Objective Patients with chronic periaortitis (CP) often show clinical and laboratory findings of a systemic autoimmune disorder. The aim of the present study was to investigate the role of the HLA system in CP. Methods Low‐resolution genotyping for HLA–A, HLA–B, and HLA–DRB1 loci and genotyping of TNFA(‐238)A/G and TNFA(‐308)A/G single nucleotide polymorphisms were performed in 35 consecutive patients with CP and 350 healthy controls. Results The HLA–DRB1*03 allele frequency was strikingly higher in patients with CP than in controls (24.28% versus 9.14%; χ2 = 15.50, P = 0.000084, corrected P [Pcorr] = 0.0012, odds ratio [OR] 3.187, 95% confidence interval [95% CI] 1.74–5.83); the HLA–B*08 allele frequency was also higher in patients than in controls (17.14% versus 6.28%; χ2=11.12, P = 0.0008, Pcorr = 0.0269, OR 3.085, 95% CI 1.54–6.16). The A*01 allele frequency was significantly different (P = 0.0463), but the statistical significance was lost after correction for multiple testing (Pcorr = 0.5088). TNFA(‐238)A allele and TNFA(‐308)A allele frequencies were not significantly different (P = 0.512 and P = 0.445, respectively).

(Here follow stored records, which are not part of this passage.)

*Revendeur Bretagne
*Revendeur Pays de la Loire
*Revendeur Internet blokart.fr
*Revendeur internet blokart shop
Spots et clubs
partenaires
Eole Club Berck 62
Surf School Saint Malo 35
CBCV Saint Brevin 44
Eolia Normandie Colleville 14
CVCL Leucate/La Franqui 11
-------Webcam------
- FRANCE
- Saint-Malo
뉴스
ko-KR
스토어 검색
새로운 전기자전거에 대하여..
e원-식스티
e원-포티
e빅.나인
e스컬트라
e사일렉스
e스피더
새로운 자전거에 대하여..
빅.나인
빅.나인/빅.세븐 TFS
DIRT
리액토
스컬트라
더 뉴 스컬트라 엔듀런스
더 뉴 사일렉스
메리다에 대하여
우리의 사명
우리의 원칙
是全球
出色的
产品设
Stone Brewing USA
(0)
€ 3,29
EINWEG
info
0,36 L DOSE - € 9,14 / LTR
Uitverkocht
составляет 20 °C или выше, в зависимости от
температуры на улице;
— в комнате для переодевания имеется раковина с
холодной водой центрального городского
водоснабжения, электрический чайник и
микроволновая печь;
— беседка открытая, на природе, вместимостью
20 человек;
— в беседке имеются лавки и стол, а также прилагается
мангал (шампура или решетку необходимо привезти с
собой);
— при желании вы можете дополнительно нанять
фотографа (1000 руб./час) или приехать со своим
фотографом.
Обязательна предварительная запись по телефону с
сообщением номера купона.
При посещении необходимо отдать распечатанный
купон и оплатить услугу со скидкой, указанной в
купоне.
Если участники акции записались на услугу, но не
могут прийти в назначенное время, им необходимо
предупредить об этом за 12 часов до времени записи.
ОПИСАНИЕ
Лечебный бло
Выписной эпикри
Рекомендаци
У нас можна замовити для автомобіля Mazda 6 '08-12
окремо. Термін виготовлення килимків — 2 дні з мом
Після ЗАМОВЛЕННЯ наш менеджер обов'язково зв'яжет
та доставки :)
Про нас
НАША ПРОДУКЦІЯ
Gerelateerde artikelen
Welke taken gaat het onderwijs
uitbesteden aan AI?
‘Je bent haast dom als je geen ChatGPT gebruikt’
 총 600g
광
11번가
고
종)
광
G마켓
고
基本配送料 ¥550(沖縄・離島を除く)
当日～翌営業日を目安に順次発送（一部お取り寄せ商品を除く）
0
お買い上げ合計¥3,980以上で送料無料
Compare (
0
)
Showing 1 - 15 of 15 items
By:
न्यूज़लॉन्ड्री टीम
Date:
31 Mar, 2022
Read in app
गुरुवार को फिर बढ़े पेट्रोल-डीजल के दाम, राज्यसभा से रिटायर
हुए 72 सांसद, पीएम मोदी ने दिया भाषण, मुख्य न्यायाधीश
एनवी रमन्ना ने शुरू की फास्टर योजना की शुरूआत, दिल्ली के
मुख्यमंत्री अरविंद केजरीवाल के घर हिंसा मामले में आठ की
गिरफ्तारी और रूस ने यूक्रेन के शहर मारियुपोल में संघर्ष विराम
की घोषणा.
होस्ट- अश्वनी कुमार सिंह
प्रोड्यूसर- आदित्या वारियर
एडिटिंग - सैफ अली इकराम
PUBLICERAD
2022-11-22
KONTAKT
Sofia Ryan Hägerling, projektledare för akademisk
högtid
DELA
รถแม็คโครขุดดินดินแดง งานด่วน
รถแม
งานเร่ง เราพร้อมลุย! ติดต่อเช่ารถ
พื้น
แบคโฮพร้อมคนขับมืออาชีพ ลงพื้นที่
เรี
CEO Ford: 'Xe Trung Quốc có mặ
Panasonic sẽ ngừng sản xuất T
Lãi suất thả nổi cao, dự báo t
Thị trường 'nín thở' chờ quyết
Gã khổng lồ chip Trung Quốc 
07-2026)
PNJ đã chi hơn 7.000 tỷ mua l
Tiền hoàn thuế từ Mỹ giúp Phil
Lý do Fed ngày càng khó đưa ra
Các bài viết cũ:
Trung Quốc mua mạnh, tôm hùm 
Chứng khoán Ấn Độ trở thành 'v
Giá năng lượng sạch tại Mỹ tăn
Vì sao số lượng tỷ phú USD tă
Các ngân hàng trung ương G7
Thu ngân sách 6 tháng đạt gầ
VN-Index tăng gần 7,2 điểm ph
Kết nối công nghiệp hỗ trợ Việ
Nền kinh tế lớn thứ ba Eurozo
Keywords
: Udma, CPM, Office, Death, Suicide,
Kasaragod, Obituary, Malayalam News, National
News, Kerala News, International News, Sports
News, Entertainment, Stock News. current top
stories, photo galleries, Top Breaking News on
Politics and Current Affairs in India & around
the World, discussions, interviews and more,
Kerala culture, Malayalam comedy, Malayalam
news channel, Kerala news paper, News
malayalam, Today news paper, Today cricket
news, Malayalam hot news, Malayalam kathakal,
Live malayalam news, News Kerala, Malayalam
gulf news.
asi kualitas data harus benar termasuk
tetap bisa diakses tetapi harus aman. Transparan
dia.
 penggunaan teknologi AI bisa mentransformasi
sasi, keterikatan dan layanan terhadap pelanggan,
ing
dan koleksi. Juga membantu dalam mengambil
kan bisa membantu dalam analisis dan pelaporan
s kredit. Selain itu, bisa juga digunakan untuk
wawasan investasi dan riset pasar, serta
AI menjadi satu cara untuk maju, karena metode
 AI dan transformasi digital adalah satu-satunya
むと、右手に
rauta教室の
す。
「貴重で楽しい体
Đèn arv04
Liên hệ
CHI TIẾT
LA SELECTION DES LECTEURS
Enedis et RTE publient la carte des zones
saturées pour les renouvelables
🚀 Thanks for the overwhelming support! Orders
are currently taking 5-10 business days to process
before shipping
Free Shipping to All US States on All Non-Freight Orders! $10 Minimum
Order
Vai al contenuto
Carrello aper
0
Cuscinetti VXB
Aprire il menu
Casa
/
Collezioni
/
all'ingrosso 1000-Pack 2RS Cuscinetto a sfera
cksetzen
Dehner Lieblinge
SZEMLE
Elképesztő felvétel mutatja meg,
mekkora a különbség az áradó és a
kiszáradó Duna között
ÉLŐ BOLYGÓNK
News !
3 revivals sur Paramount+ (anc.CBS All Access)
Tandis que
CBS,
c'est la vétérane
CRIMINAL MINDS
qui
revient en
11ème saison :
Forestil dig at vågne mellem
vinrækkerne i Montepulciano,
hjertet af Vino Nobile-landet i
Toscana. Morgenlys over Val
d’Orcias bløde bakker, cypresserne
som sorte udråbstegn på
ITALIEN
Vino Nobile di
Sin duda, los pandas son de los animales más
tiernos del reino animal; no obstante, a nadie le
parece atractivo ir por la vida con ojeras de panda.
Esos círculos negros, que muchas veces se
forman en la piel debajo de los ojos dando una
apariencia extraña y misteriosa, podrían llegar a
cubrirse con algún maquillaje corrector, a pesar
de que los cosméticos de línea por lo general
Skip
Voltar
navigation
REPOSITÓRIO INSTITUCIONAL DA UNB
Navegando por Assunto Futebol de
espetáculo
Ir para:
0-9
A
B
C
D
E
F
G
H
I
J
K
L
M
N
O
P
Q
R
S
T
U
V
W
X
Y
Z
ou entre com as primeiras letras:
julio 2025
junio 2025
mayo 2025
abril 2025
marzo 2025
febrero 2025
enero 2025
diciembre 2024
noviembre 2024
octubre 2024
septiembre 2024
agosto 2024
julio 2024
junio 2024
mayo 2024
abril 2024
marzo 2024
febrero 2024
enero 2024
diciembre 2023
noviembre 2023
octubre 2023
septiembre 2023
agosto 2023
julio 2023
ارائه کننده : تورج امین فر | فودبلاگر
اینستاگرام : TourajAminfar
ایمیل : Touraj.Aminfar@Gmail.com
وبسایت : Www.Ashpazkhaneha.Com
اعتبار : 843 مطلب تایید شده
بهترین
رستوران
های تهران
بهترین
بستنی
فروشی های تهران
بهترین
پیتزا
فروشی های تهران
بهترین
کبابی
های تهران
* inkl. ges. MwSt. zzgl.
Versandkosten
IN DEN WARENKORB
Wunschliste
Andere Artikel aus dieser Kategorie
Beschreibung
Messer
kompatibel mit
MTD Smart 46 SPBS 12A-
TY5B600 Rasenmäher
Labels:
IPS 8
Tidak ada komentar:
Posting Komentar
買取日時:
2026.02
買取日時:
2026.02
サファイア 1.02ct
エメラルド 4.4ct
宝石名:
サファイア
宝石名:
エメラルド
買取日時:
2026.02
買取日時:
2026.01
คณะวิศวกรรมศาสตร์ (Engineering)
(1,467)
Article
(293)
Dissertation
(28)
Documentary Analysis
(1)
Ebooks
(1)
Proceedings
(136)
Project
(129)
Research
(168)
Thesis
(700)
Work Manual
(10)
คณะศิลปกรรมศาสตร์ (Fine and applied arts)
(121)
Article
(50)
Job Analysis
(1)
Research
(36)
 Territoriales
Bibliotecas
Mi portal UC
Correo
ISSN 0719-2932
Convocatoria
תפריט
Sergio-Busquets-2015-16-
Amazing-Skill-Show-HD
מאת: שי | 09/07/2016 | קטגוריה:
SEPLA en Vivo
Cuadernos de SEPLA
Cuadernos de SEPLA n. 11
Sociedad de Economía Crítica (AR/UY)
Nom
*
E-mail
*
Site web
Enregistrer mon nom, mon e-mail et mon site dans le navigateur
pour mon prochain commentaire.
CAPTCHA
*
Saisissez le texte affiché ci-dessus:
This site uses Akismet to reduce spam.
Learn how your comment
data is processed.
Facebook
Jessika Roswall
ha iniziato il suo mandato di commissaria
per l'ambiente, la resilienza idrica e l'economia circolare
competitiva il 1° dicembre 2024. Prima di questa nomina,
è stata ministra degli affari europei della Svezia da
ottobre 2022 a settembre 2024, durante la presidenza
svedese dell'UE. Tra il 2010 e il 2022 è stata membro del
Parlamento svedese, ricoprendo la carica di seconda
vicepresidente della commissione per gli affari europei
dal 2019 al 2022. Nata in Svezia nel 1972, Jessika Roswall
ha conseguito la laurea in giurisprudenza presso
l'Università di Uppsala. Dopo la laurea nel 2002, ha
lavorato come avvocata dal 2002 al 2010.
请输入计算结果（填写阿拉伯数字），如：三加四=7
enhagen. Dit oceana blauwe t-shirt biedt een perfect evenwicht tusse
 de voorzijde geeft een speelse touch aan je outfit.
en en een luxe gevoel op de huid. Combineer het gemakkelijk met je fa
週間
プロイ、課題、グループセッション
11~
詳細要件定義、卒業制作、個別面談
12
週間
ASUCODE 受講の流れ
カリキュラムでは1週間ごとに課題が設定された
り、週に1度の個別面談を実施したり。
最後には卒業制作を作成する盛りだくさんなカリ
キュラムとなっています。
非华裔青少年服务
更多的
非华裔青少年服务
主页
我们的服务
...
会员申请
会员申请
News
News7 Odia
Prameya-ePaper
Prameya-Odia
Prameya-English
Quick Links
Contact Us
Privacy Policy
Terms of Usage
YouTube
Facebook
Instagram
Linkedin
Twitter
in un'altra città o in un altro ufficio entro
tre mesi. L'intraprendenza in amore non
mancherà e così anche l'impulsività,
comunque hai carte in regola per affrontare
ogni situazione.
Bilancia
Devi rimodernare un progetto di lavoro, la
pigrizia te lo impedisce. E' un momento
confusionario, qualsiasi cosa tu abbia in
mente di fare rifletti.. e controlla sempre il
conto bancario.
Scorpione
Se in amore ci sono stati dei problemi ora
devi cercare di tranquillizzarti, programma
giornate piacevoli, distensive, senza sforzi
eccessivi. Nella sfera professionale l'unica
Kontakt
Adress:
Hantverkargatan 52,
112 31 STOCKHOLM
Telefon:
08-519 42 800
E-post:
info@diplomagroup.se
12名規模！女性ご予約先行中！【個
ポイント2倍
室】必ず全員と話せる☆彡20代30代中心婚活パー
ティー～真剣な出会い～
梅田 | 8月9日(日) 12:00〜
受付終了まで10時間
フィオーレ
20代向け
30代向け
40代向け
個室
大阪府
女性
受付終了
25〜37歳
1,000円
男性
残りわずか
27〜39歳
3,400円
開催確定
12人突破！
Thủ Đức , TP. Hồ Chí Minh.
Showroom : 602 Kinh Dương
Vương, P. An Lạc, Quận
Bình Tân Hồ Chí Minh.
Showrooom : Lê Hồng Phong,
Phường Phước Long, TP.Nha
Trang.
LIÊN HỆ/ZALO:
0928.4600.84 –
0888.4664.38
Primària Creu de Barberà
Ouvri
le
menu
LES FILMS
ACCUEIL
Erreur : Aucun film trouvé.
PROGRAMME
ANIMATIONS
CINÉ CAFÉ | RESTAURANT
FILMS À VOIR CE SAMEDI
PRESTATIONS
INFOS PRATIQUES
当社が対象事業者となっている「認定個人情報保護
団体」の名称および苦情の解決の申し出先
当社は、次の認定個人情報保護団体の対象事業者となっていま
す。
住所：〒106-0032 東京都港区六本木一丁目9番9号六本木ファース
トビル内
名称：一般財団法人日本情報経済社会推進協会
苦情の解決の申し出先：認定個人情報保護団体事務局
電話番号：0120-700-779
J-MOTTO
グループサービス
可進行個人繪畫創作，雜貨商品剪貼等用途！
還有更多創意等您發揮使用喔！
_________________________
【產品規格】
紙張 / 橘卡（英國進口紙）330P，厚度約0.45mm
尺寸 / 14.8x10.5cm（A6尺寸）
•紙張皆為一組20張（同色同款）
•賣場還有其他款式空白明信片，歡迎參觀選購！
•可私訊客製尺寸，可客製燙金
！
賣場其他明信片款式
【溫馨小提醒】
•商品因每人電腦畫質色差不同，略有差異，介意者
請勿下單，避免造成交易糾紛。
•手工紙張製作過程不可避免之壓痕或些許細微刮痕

Comparison of the main clinical and laboratory findings suggestive of a systemic autoimmune disease (e.g., acute‐phase reactants, constitutional symptoms, other autoimmune diseases associated with CP) between the HLA–DRB1*03–positive and the HLA–DRB1*03–negative patients showed that the former group had significantly higher levels of C‐reactive protein (P = 0.045) at disease onset, although this difference was not statistically significant after correction for multiple tests (Pcorr = 0.369). Conclusion The HLA system plays a role in susceptibility to CP. The strong association between CP and HLA–DRB1*03, an allele linked to a wide range of autoimmune conditions, further supports the view that CP may represent a clinical manifestation of an autoimmune disease.